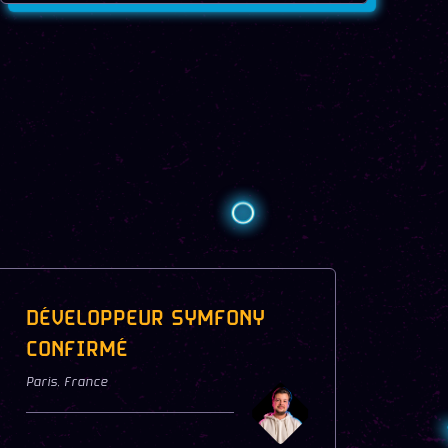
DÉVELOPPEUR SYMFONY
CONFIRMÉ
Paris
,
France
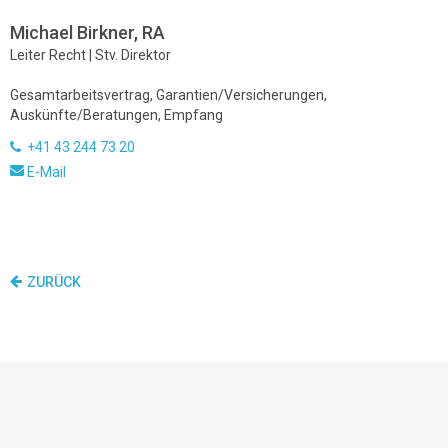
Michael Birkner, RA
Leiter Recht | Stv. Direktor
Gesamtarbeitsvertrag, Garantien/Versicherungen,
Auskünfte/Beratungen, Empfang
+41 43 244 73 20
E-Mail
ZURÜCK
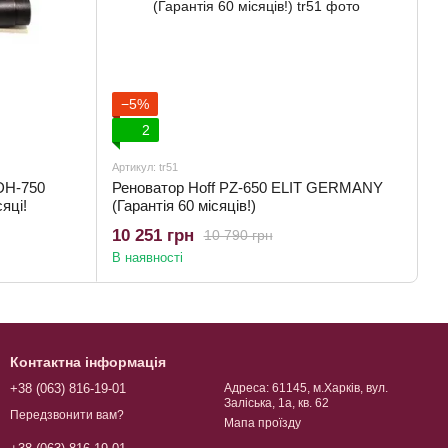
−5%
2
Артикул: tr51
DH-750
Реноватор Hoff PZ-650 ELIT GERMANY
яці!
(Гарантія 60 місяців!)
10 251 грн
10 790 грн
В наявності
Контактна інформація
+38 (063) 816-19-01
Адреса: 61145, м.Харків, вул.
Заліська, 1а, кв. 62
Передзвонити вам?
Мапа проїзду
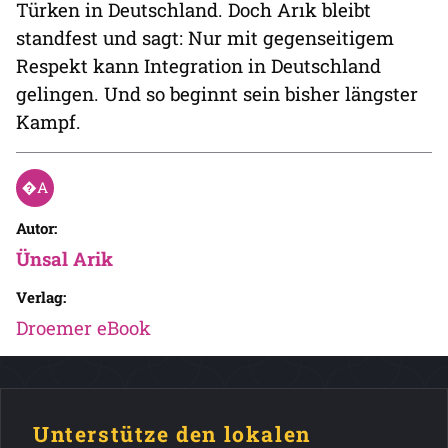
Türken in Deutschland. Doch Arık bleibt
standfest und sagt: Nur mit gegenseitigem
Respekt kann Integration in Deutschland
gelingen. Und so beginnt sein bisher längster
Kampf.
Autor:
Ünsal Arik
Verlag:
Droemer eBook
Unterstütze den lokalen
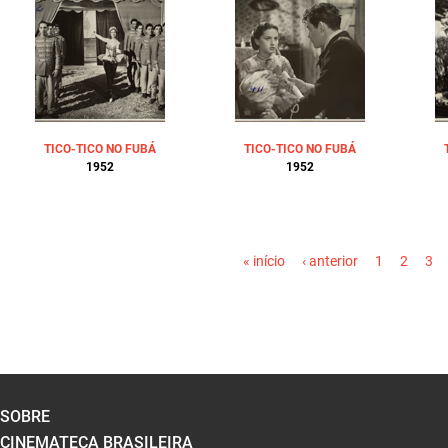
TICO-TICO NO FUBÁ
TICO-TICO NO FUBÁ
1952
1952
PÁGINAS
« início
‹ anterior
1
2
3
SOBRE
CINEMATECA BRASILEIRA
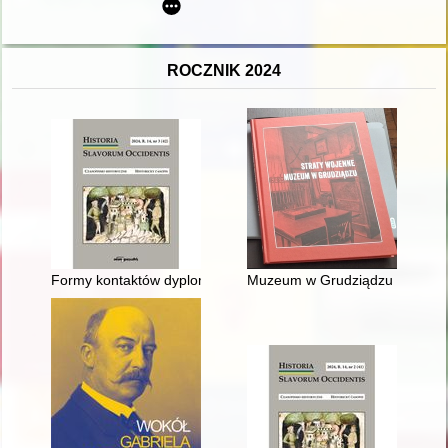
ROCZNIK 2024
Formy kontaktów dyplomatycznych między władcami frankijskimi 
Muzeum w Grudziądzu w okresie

BRIEF
Please lay out everything from the line containing "Türken in Deutschland. Doch Arık bleibt" down to the end of the records as a Markdown table with the columns Row and Record line, numbering the rows and skipping blank lines. Leave the pictures out of the table.

TASK OUTPUT
| Row | Record line |
|---|---|
| 1 | Türken in Deutschland. Doch Arık bleibt |
| 2 | standfest und sagt: Nur mit gegenseitigem |
| 3 | Respekt kann Integration in Deutschland |
| 4 | gelingen. Und so beginnt sein bisher längster |
| 5 | Kampf. |
| 6 | Autor: |
| 7 | Ünsal Arik |
| 8 | Verlag: |
| 9 | Droemer eBook |
| 10 | Unterstütze den lokalen |
| 11 | TICO-TICO NO FUBÁ |
| 12 | TICO-TICO NO FUBÁ |
| 13 | 1952 |
| 14 | 1952 |
| 15 | PÁGINAS |
| 16 | « início |
| 17 | ‹ anterior |
| 18 | 1 |
| 19 | 2 |
| 20 | 3 |
| 21 | SOBRE |
| 22 | CINEMATECA BRASILEIRA |
| 23 | ROCZNIK 2024 |
| 24 | Formy kontaktów dyplomatycznych między władcami frankijskimi  |
| 25 | Muzeum w Grudziądzu w okresie |